The program runs for a bit and then I get this error:

Fri Mar  4 15:18:01 2022: The first Annotation finished!
Fri Mar  4 15:18:01 2022: The second Annotation finished!
multiprocessing.pool.RemoteTraceback:
"""
Traceback (most recent call last):
  File "/home/dfermin/.conda/envs/scout/lib/python3.10/multiprocessing/pool.py", line 125, in worker
    result = (True, func(*args, **kwds))
  File "/nfs/scratch/projects/dfermin.scRNAseq_genotyping/bin/../SCOUT.git/bin/SCOUT.py", line 30, in WorkPip
    PipEST.MakeCandidateDf(chrom, Start, End)
  File "/nfs/scratch/projects/dfermin.scRNAseq_genotyping/SCOUT.git/source/Calculate/Candidate.py", line 296, in MakeCandidateDf
    self.GetCutoffSimple()
  File "/nfs/scratch/projects/dfermin.scRNAseq_genotyping/SCOUT.git/source/Calculate/Candidate.py", line 316, in GetCutoffSimple
    estimator.fit(pd.DataFrame(MixDf['RawRate']))
  File "/home/dfermin/.conda/envs/scout/lib/python3.10/site-packages/sklearn/cluster/_agglomerative.py", line 917, in fit
    X = self._validate_data(X, ensure_min_samples=2, estimator=self)
  File "/home/dfermin/.conda/envs/scout/lib/python3.10/site-packages/sklearn/base.py", line 566, in _validate_data
    X = check_array(X, **check_params)
  File "/home/dfermin/.conda/envs/scout/lib/python3.10/site-packages/sklearn/utils/validation.py", line 805, in check_array
    raise ValueError(
ValueError: Found array with 1 sample(s) (shape=(1, 1)) while a minimum of 2 is required by AgglomerativeClustering.
"""

The above exception was the direct cause of the following exception:

Traceback (most recent call last):
  File "/nfs/scratch/projects/dfermin.scRNAseq_genotyping/bin/../SCOUT.git/bin/SCOUT.py", line 169, in <module>
    main(sys.argv[1:])
  File "/nfs/scratch/projects/dfermin.scRNAseq_genotyping/bin/../SCOUT.git/bin/SCOUT.py", line 147, in main
    res = ResultPool[k].get()
  File "/home/dfermin/.conda/envs/scout/lib/python3.10/multiprocessing/pool.py", line 771, in get
    raise self._value
ValueError: Found array with 1 sample(s) (shape=(1, 1)) while a minimum of 2 is required by AgglomerativeClustering.

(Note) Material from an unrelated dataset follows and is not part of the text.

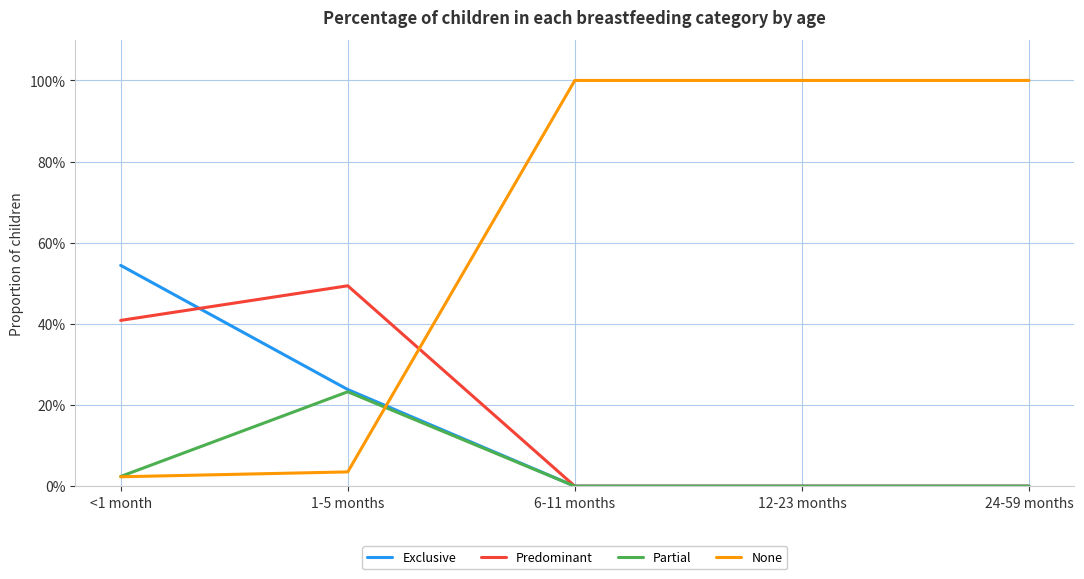

At which category is the sum across all series the highest?

<1 month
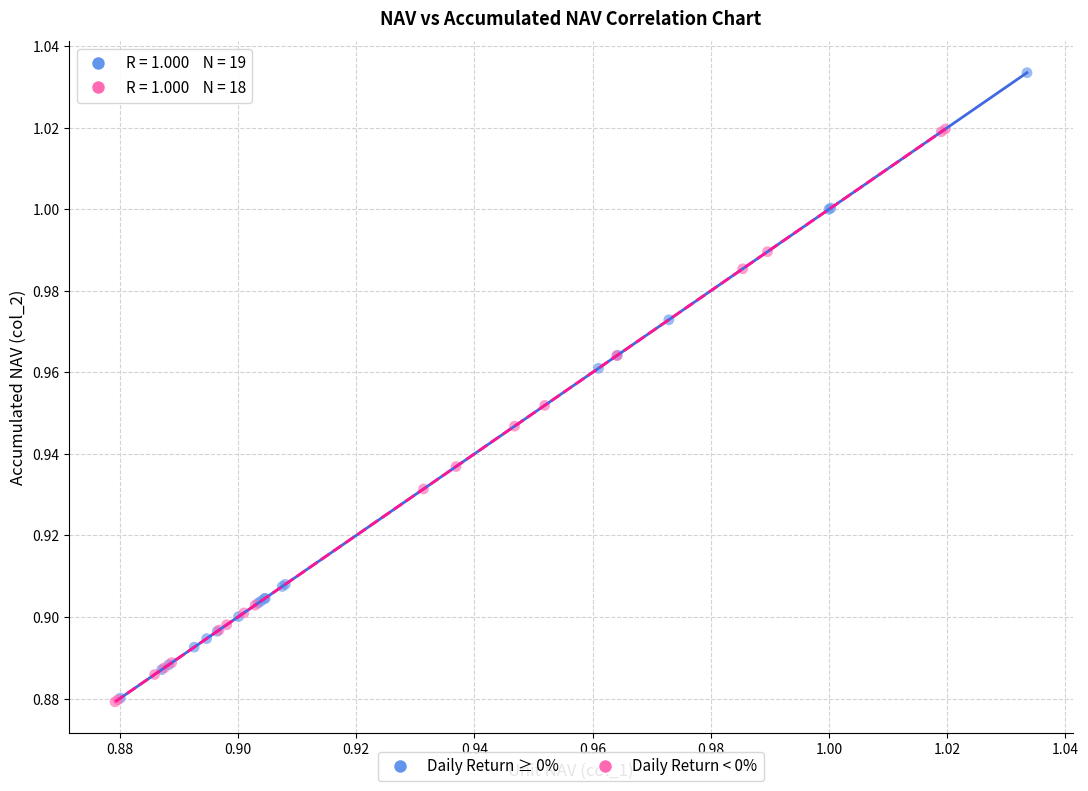

Which series has the largest Y range (max minus min)?

Daily Return ≥ 0%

This happens with both SCOUT scripts. Any suggestion on how to fix it?

Thanks

Goatofmountain commented 2 years ago

Hello, I've tried to run SCOUT on single-cell WGS or bulk WGS data, and the pipline is OK. Would you mind to provide one of your bam file for me to reproduce this error ?

Thanks, Kailing Tu